The Los Angeles Unified School District made the shocking decision to slash over $25 million from their policing budget, which led to the dismissal of 133 police officers from schools.
Now, a National Police Association spokesperson has stated that the district’s vote to divert those funds to support a proposed Black Student Achievement Plan is incredibly misguided and dangerous.
“If I had a child in those schools, I would be very concerned,” retired Sgt. Betsy Brantner Smith, a 29-year-police veteran said. “It doesn’t really accomplish anything. It’s almost illogical.”
The 133 individuals who were fired included 70 sworn officers, 62 non-sworn officers, and one support staff member.
The massive reduction in staff has decreased the district’s police force budget from $77.5 million to $52.5 million.

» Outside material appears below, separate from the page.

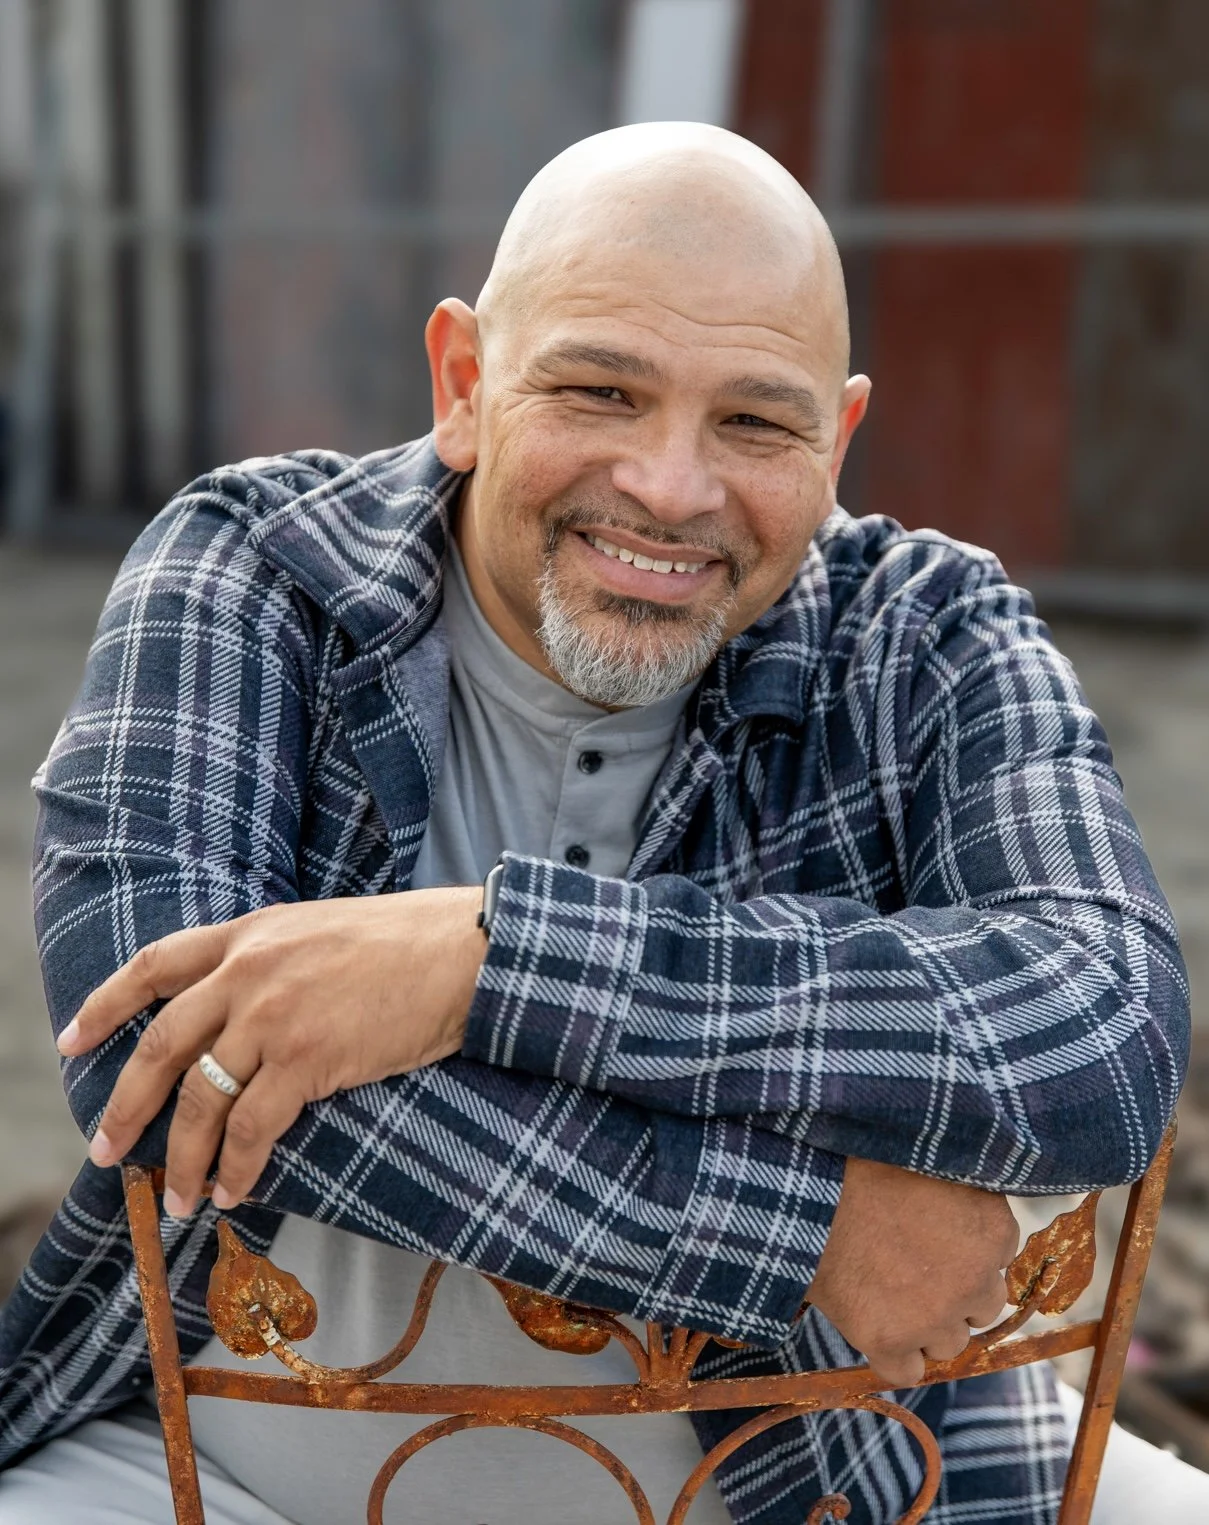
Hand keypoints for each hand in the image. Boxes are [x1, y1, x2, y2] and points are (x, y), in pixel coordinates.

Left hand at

In replacement of the police officers, the district will be bringing in new “climate coaches,” who are trained to implement “positive school culture and climate,” use “de-escalation strategies” to resolve conflict, understand and address “implicit bias,” and eliminate “racial disparity” in school discipline practices.

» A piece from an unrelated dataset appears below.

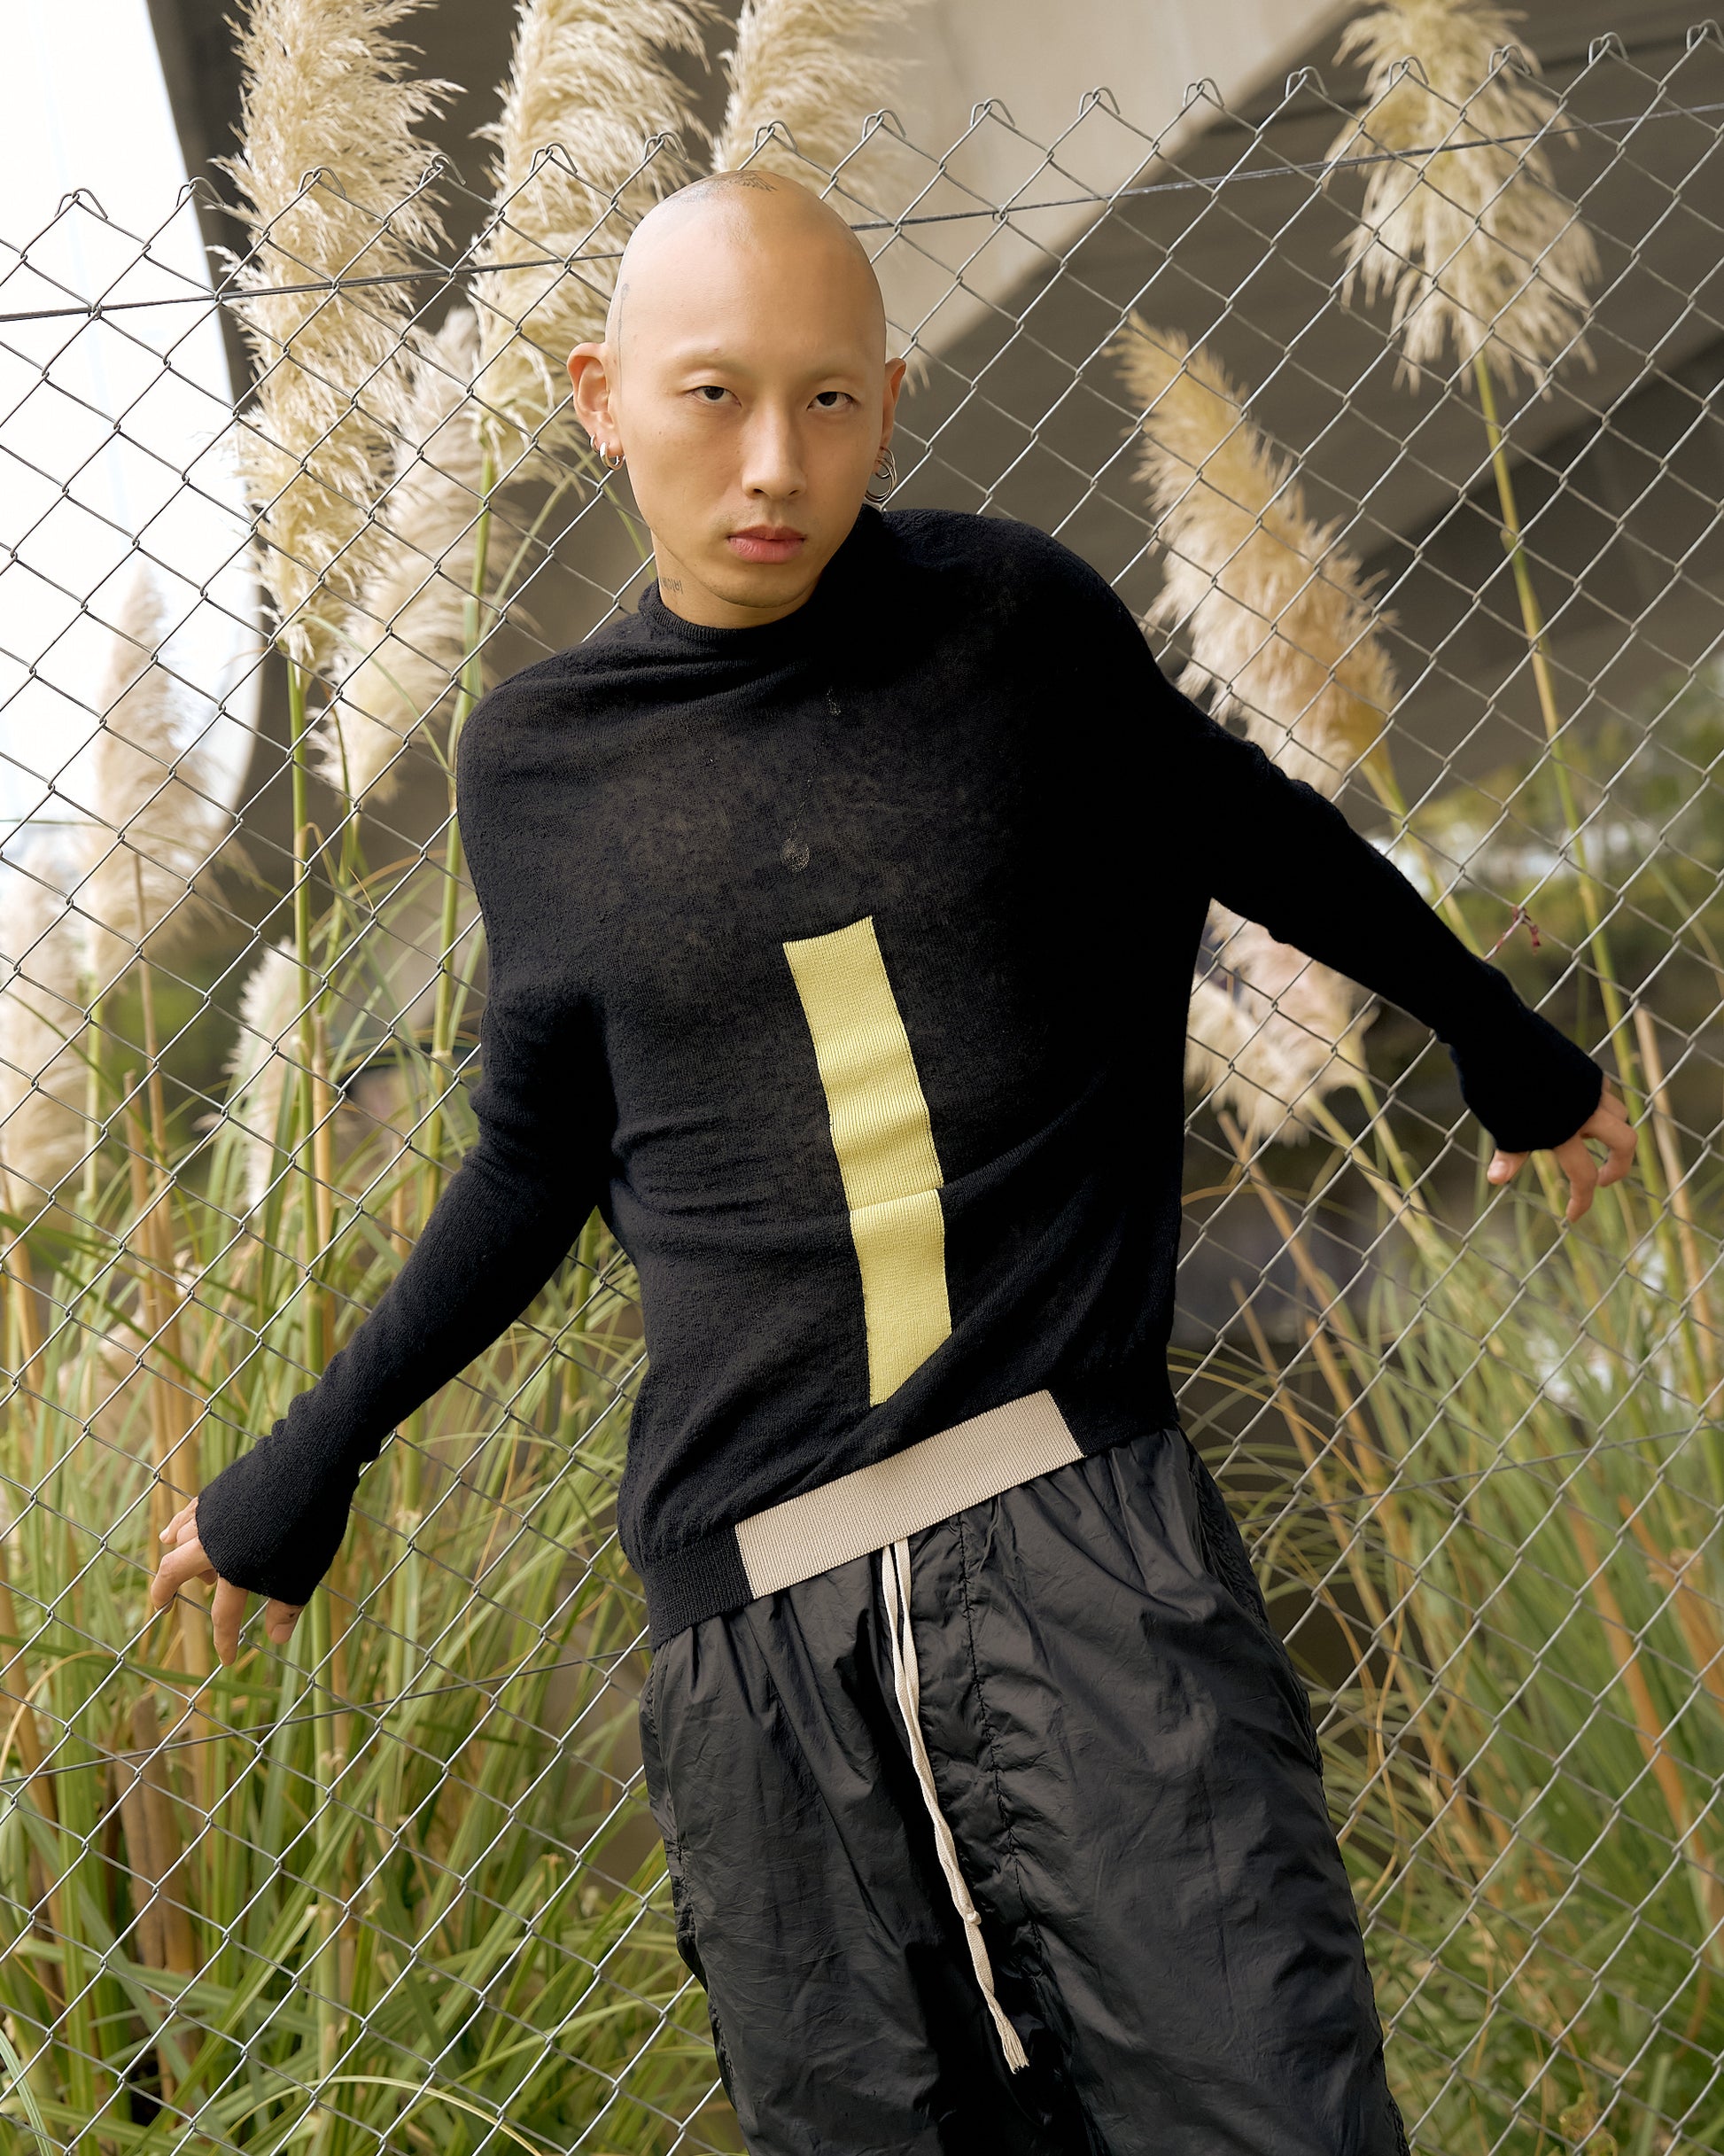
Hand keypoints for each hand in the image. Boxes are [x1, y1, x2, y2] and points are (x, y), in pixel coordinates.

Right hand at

Board President Kelly Gonez said in a statement:
“Student safety is everyone’s responsibility and starts with creating a school environment that is centered in students’ social-emotional wellbeing. The Board’s investment in the Black Student Achievement Plan ensures we are actively working to promote equity across the District.”

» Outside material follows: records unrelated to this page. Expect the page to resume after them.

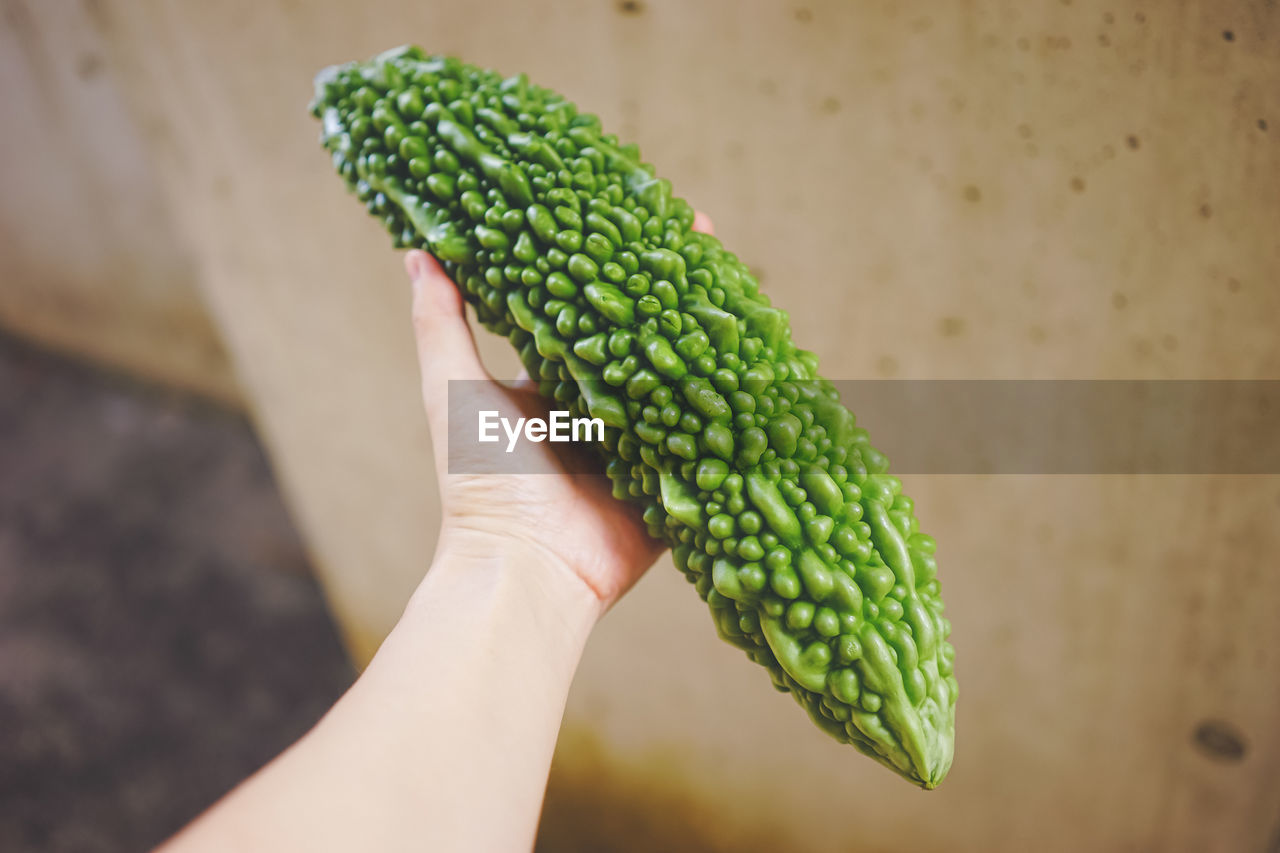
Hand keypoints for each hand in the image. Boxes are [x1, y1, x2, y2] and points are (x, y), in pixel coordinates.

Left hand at [404, 211, 714, 611]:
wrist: (524, 568)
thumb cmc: (482, 481)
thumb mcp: (455, 392)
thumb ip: (440, 325)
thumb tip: (418, 251)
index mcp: (554, 386)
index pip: (589, 311)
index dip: (611, 268)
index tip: (632, 219)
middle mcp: (600, 411)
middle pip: (643, 339)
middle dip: (672, 292)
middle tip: (702, 237)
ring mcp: (641, 446)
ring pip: (683, 382)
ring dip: (709, 340)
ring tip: (739, 286)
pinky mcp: (672, 484)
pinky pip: (708, 440)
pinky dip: (730, 409)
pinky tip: (760, 362)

Brantner Smith says the move will create problems for schools, police stations, and local communities.
“Are they harming the police officers? They are not,” she said. “They are punishing the students; they are punishing the staff, because now who is going to deal with violent students?
“What if a student does get violent or a school is broken into and you call 911? Now you’re taking the patrol officers out of the neighborhood to respond. . . . And they’re not going to have specialized school resource officer training.
“When you get an average patrol officer, do they have CIT training or any kind of counseling background? And, as training dollars are taken away from other departments – let’s say LAPD is responding – we’re not going to have specialized people to respond. So, who loses? Not the officer.”
As a result, the LASPD is now left with the dilemma of figuring out how to protect students and faculty with a slashed budget and police force.
Currently, there are about 650,000 students in the district.